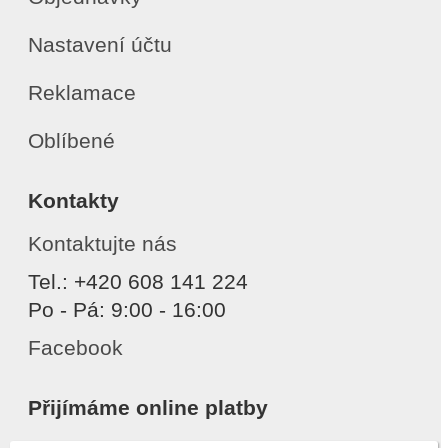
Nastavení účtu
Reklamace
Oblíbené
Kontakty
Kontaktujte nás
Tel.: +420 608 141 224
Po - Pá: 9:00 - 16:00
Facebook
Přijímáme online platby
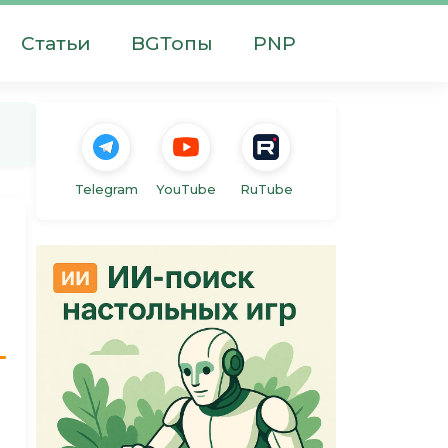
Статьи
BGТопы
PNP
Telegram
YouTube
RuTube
• • • • •
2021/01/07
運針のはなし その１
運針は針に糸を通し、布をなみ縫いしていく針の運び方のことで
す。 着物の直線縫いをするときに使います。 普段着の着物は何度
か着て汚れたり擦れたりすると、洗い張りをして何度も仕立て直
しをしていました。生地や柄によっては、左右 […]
• • • • •
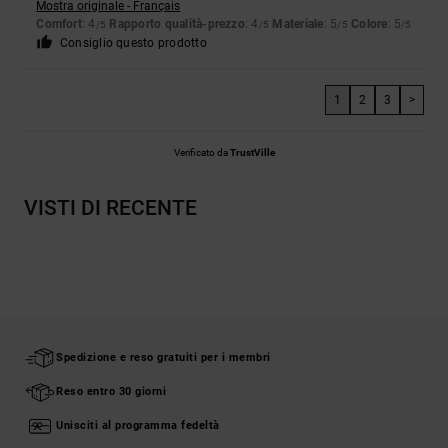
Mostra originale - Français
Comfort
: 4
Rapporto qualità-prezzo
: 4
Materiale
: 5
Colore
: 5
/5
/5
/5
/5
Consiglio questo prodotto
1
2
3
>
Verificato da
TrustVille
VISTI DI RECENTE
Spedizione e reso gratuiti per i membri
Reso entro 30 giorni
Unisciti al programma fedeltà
• • • • •
Task goal: Please reproduce exactly the lines in the listing above from the one containing "Verificato da" through the one containing "Unisciti al programma fedeltà", both included, and nothing more.

Task response:
Verificato da
TrustVille
VISTI DI RECENTE
Spedizione e reso gratuiti per i membri
Reso entro 30 giorni
Unisciti al programma fedeltà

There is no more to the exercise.